» **Инструкции к заданиям**
1. Сколько процессов kernell32 одновременно висело в списке процессов у автора первого сообщения в ветке форума о kernell32.dll?
2. Перепечатайте фрагмент ветки форума о kernell32.dll, начиная с «в названии темы» и заканчивая «данного зверя .».

» **Показанный текст**
------------------------
# Форум на русском языке  > Угрозы информационной безопасности  > Сетевые атаки  >  kernell32.dll

## egik

у меня на днях в процеесах висело сразу около 4 процессов kernell32, нормально ли это?
и вообще может расскажите об этой библиотеке, что это за зверь?

----------

Надоело быть жертвой? Стань профи по информационной безопасности, получай самую свежую информацию об угрозах и средствах защиты от ведущего российского аналитического центра Anti-Malware.ru:

----------


## ALEX(XX)

Если я не ошибаюсь, то это ядро винды.

----------


## HATTIFNATTOR

http://www.trendmicro.com/vinfo/viru...INY.A&VSect=Sn

----------


## ALEX(XX)

Тьфу, лажанулся. Не обратил внимание на второе L.   :Sad:

----------


## egik

:'( я не знаю английский  :'(
я так понял есть kernel32 и kernel32 и кто это и чем они отличаются?

----------


## drongo

> :&#039;( я не знаю английский  :&#039;(
> я так понял есть kernel32 и kernel32 и кто это и чем они отличаются?


в названии темы , ты написал слово  "kernell" то есть  с двумя L  , значит из этого следует что это зверь , который под kernel косит  :Smiley:  ссылку дал HATTIFNATTOR на описание удаления данного зверя . 
сдаёться мне , что ты случайно  2 L написал .
------------------------
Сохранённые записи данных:
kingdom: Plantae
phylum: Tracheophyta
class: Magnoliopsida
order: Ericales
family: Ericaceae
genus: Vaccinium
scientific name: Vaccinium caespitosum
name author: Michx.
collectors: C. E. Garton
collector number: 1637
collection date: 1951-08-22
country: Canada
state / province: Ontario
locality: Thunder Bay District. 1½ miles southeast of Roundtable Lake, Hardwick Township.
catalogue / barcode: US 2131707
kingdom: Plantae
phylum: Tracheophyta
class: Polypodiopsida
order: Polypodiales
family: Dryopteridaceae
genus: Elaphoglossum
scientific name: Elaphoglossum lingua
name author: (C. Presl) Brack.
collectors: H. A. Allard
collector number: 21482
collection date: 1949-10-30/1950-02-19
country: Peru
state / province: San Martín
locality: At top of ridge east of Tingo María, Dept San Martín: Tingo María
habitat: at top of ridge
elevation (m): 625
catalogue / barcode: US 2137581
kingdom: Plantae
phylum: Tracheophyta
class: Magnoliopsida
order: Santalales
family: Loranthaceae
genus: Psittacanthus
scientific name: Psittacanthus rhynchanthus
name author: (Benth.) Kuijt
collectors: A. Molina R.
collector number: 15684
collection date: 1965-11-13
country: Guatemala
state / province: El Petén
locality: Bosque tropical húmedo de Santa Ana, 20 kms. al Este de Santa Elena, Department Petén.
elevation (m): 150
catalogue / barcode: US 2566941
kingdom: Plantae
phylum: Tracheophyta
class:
------------------------
» **Ответы по порядку**
1. Около четырёх.

2.
в названии темы , ты написал слово  "kernell" то есть  с двумя L  , значит из этого следует что это зверь , который под kernel косит  :Smiley:  ссылку дал HATTIFNATTOR на описание удаления данного зверя .